Stored records:
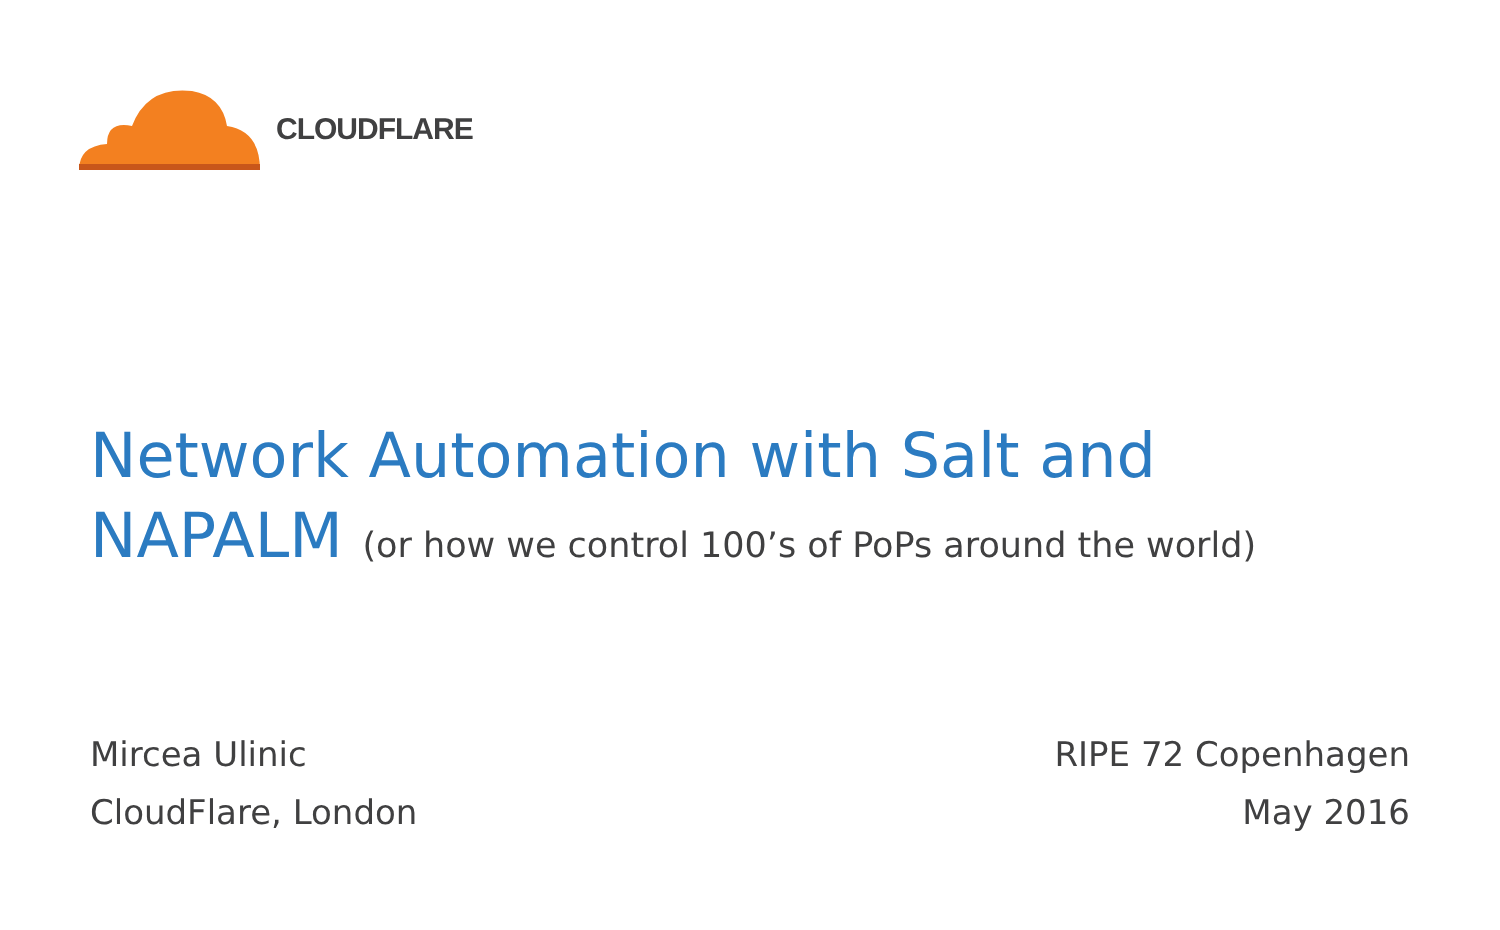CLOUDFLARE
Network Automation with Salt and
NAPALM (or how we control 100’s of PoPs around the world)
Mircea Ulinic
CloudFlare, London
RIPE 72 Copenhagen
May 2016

---

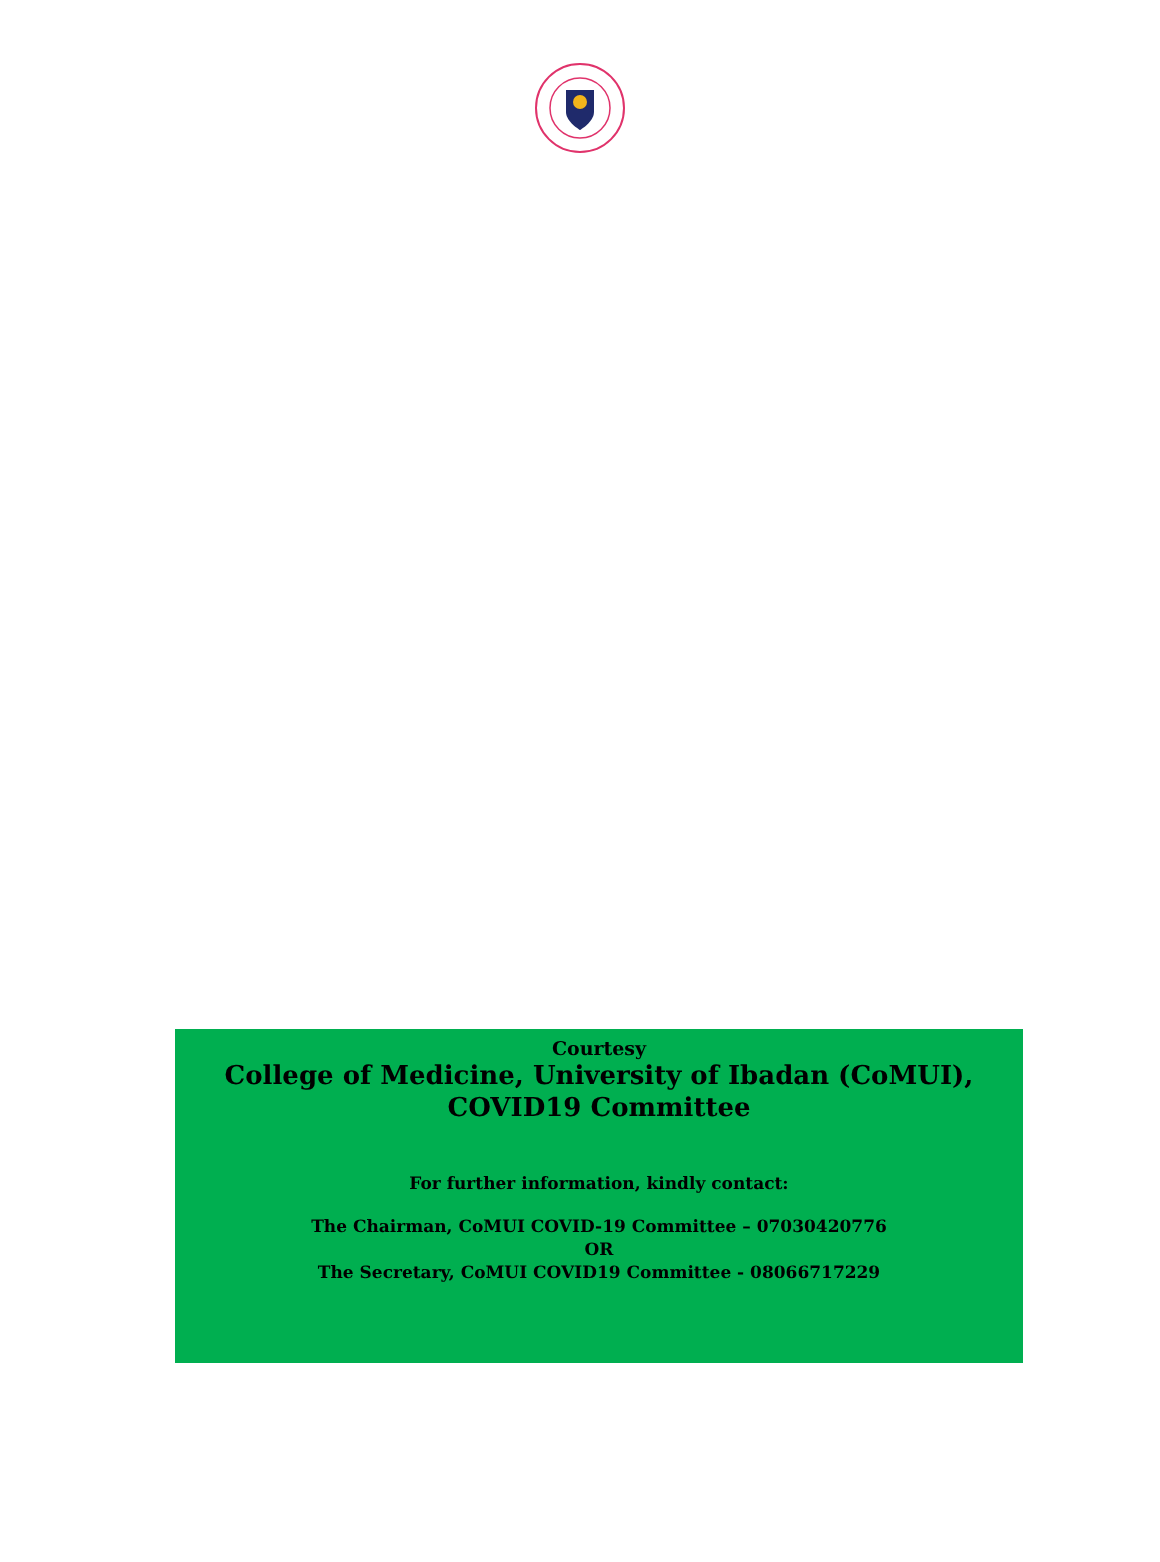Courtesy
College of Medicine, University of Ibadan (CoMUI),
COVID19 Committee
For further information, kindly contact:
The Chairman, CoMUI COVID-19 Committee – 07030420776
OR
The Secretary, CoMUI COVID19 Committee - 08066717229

Brief:
From the entries above, select each line containing the string "Committee".

Response:
COVID19 Committee
The Chairman, CoMUI COVID-19 Committee – 07030420776
The Secretary, CoMUI COVID19 Committee - 08066717229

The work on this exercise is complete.